Concurrently, for DC, Grandenetti succeeded Neal Adams on the 1960s run of DC's supernatural spirit of vengeance the Spectre, drawing issues #6–10 (Oct. 1966 – June 1969). Grandenetti also helped revive the 1950s DC character the Phantom Stranger, drawing the lead story in his return appearance in Showcase #80 (Feb. 1969). In Showcase #82 (May 1969), he and writer Dennis O'Neil co-created the minor sword and sorcery character Nightmaster—originally assigned to then-newcomer Bernie Wrightson, who was taken off it after his first seven pages proved disappointing.

He contributed to at least one issue of the black-and-white humor magazine Sick (#70, Oct. 1969), edited by his friend Joe Simon, the Golden Age co-creator of Captain America, then collaborated with Simon at DC on issues of Champion Sports. The two then co-created the youth culture oddity Prez, about the first teen president of the United States, and the one-episode Green Team: Boy Millionaires, in 1st Issue Special #2 (May 1975). Grandenetti penciled a parody of the TV series Kolchak: The Night Stalker in the Marvel humor comic Arrgh! #4 (July 1975), for which he also drew the cover.

Comics historian Mark Evanier, calling Grandenetti "[o]ne of the great individual stylists of comic books in the fifties and sixties," wrote that,

As the [1960s] wore on, he got away from combat art and conventional page layouts, taking what he'd learned from [[Will Eisner|[Will] Eisner]] and applying it in new, then-revolutionary directions. Like most artists who departed from the conventional, his work was loved by many but disliked by some. … [B]y the early seventies, Grandenetti was working so far outside even the relaxed conventions of DC Comics that he no longer quite fit in. I thought he was a marvelous, distinct talent who wasn't precisely suited to the work he was assigned, like The Spectre, Prez and "Nightmaster".

Grandenetti continued to freelance occasional stories for DC through at least G.I. Combat #270 (Oct. 1984).

===Later life===
In 1990, Grandenetti became an art director at the large advertising agency Young & Rubicam. Breaking into advertising, he recalled, "wasn't really [tough] because, unlike a lot of comic book illustrators, all of the time I had my eyes set elsewhere. I was developing that ability, while at the same time working for the comic book companies, by doing spot drawings and illustrations for small agencies. By the time I was ready, I had this well developed portfolio so I was able to break in".

As of 2005, Grandenetti was freelancing for ad agencies in New York City, and doing fine art paintings in watercolor, acrylics, and mixed media.

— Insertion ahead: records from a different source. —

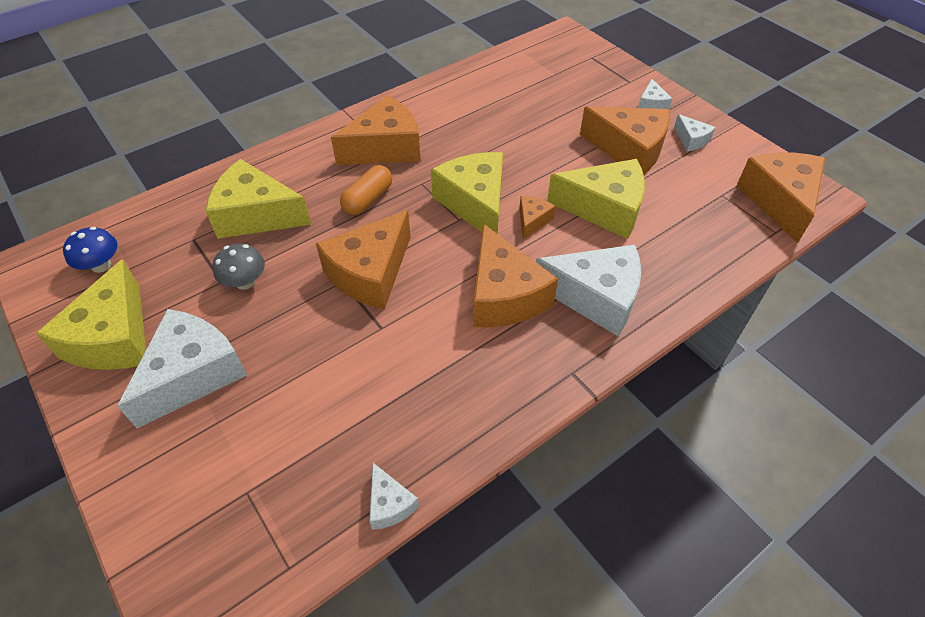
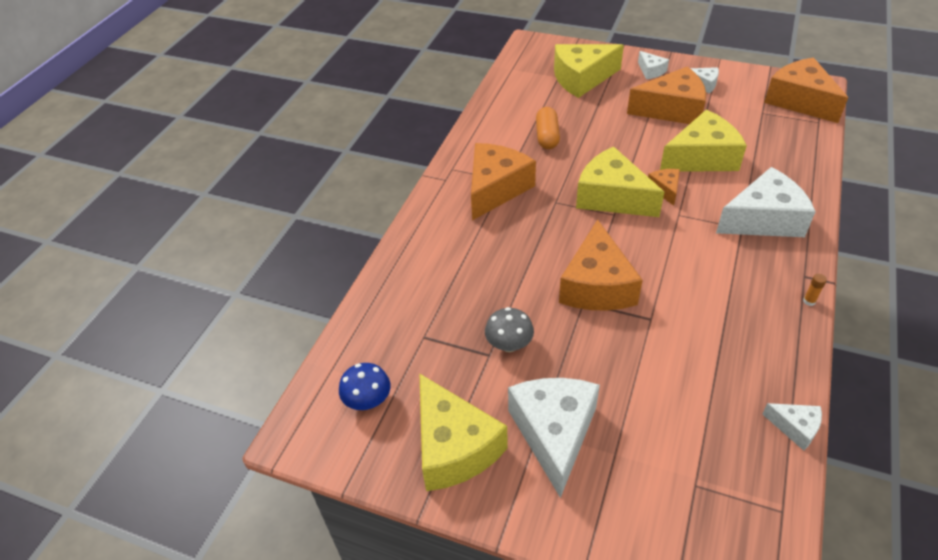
camera: 30 degrees left, 5 degrees down
(256, 215) = (454, 290): yellow cheese -> yellow cheese (582, 79)
(368, 199) = (529, 233): orange capsule -> orange capsule (547, 136)
(504, 295) = (706, 250): orange cheese -> none
(547, 399) = (809, 301): none -> orange glue stick

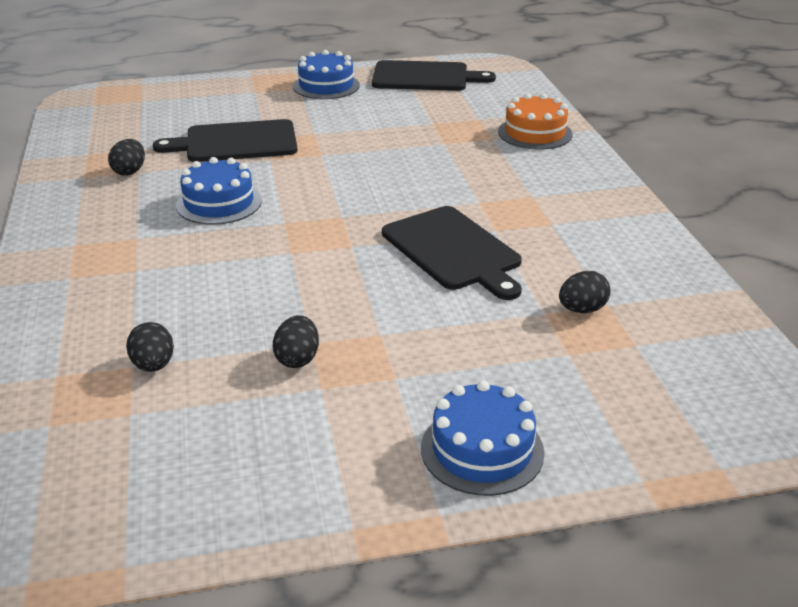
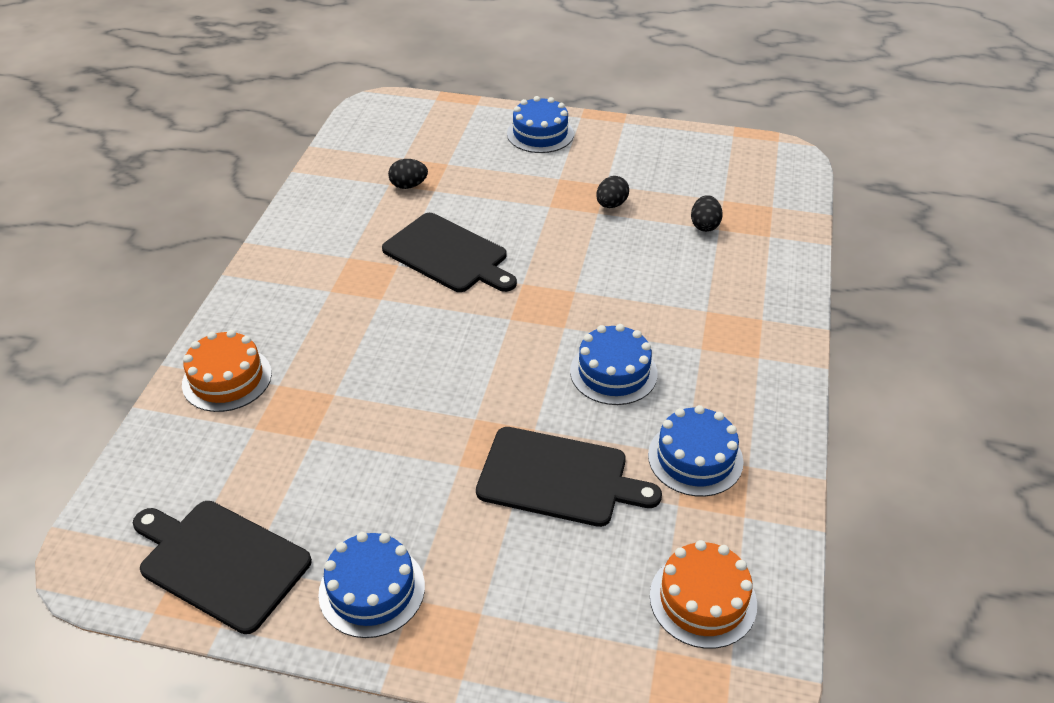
camera: 155 degrees left, 10 degrees up
(114, 119) = (703, 599): none -> orange cake
(130, 171) = (695, 458): black egg -> blue cake
(453, 250) = (448, 255): black cutting board -> black cutting board turned 135 degrees clockwise

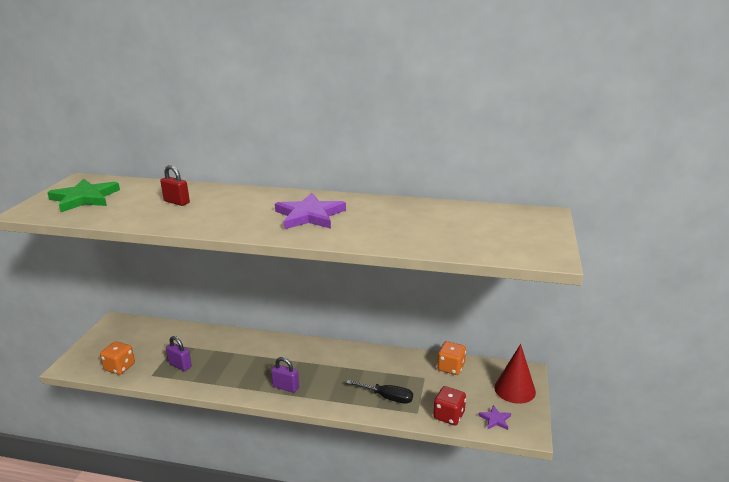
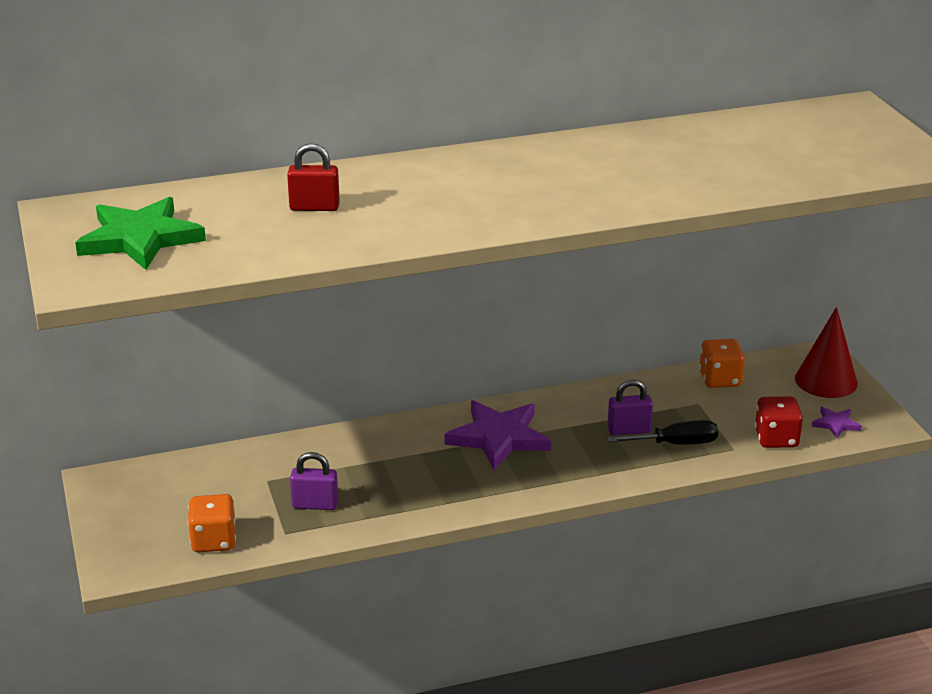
camera: 30 degrees left, 5 degrees up
(286, 387) = (519, 478): purple padlock -> purple padlock (629, 430)
(309, 215) = (554, 179): purple star -> purple star (498, 437)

Grandenetti, who lived in Bellport, New York, on Long Island, died at age 83 at Brookhaven Memorial Hospital in nearby East Patchogue, New York. The official cause of death was cardiopulmonary arrest, though he also had metastatic cancer.

==Legacy==
Pop artist Roy Lichtenstein's 1962 drawing Jet Pilot is based on a Grandenetti comic-book panel on the cover of DC's All-American Men of War #89 (Feb. 1962). Lichtenstein's 1964 triptych "As I Opened Fire" is based on panels by Grandenetti in "Wingmate of Doom" in issue #90 (April 1962).